The former will be licensing its speech-based machine learning tech for cognitive health analysis to Pear, which plans to clinically validate digital voice biomarkers for diseases such as Alzheimer’s, depression and — notably for Pear — substance and opioid use disorders. NeuroLex, which makes a voice survey distribution platform, will be working with Pear to develop a real-world data library that can be used to evaluate the efficacy of Pear’s various therapies.

WHY IT MATTERS

Pear has made it clear over the years that it wants to develop a full pipeline of prescription digital therapeutic products, rather than specializing in a single clinical indication or modality. Take VR for instance — the company has conducted pilot studies of its reCALL product for PTSD alongside the University of Southern California.

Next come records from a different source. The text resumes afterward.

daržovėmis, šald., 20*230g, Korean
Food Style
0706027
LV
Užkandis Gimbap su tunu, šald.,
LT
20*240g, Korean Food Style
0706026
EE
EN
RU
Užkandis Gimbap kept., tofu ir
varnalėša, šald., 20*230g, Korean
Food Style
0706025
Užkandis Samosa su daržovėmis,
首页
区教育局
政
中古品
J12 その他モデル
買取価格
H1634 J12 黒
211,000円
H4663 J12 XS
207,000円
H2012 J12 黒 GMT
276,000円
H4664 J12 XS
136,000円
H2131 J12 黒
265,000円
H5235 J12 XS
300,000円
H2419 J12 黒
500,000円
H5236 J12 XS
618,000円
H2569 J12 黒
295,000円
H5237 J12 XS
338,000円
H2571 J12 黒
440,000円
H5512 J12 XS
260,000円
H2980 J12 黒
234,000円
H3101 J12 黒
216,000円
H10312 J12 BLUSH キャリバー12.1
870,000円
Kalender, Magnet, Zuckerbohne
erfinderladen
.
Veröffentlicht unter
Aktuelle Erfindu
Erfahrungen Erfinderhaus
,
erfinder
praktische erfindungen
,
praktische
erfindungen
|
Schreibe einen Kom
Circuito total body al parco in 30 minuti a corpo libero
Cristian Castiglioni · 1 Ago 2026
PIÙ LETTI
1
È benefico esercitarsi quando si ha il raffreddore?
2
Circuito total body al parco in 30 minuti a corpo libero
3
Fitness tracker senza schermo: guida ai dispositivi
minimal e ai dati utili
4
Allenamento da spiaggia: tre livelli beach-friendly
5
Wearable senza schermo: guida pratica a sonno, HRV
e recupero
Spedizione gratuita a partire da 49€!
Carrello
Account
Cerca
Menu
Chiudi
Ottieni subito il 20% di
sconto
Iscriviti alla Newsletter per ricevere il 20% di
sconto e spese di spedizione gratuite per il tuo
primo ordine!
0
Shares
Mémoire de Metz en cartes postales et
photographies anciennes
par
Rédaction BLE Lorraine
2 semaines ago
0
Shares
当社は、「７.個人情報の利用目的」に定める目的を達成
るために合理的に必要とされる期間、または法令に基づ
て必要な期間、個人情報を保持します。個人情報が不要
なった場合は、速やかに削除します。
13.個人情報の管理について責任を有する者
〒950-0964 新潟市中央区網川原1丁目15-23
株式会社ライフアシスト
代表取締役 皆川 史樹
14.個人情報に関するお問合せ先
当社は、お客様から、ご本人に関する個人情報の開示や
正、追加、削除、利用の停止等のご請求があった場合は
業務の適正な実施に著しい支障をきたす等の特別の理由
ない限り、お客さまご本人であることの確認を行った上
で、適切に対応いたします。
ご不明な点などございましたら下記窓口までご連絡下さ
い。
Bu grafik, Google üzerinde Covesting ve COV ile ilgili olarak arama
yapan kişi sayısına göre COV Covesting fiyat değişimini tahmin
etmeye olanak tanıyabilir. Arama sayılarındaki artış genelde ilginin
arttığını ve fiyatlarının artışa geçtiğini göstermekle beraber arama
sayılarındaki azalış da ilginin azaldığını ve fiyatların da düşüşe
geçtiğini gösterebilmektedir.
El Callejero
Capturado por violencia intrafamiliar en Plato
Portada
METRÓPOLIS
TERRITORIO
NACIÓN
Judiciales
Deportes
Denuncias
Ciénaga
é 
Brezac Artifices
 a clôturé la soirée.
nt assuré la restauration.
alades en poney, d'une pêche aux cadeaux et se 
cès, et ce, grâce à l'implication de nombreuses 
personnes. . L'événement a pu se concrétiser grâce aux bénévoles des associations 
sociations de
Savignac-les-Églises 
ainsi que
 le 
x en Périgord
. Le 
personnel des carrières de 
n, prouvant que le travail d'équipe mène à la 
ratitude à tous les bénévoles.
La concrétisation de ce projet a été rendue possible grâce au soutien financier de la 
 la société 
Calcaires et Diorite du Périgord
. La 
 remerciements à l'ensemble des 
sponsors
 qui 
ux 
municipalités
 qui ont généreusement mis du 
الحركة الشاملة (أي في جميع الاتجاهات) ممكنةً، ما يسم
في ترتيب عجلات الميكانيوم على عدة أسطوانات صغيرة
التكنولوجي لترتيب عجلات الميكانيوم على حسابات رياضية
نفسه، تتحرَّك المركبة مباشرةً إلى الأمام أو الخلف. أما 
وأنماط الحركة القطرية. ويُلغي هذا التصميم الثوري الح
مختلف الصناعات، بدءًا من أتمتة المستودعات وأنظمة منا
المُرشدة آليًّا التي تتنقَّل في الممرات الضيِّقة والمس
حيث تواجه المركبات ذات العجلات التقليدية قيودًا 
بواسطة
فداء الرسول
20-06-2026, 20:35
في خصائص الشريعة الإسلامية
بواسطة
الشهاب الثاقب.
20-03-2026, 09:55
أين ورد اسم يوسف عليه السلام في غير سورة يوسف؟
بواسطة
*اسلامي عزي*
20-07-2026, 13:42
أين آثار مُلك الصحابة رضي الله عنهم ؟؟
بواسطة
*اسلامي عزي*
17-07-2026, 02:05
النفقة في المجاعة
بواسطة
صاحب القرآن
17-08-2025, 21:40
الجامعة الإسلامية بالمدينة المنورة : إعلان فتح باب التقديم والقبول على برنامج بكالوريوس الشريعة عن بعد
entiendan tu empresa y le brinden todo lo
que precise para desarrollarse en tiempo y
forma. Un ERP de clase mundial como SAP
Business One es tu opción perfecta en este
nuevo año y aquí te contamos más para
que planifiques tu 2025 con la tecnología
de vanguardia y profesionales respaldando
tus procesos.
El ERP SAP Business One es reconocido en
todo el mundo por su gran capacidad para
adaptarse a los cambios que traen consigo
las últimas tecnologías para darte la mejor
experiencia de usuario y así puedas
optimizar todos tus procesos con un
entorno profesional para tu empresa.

The acquisition of two more VR therapies, one with a long history of clinical evaluation, suggests that the company hasn’t yet been scared away from the immersive technology.

The vocal biomarker deals, however, also suggest that Pear is interested in refining its existing batch of experimental and released therapies. Winterlight’s machine learning tech in particular could be a natural fit for digital products like Pear’s when considering their unique potential for biomarker-driven feedback loops and adaptive therapies.

“We are absolutely thinking about and are in the process of adding technologies like these and digital biomarkers to our marketed products as well as our development-stage product candidates," McCann said. "I think for the purposes of today I can’t speak to more specific details … but these are technologies that really have the opportunity to work across our pipeline of products.”

THE LARGER TREND

Pear is best known for reSET and reSET-O, two prescription digital therapeutic treatments that the company launched commercially in 2018 and 2019 with the support of Novartis’ Sandoz. And while that commercialization arrangement with the pharma company eventually petered out, Pear has said that it is well equipped to continue development and distribution of its digital products.

With this in mind, the digital therapeutics maker has continued to maintain or sign new product development agreements with Novartis, Ironwood Pharmaceuticals and, as of today’s news, several others. It also announced last summer that Somryst, its chronic insomnia and depression treatment, would be the first software as a medical device product to put the FDA’s PreCert framework through its paces.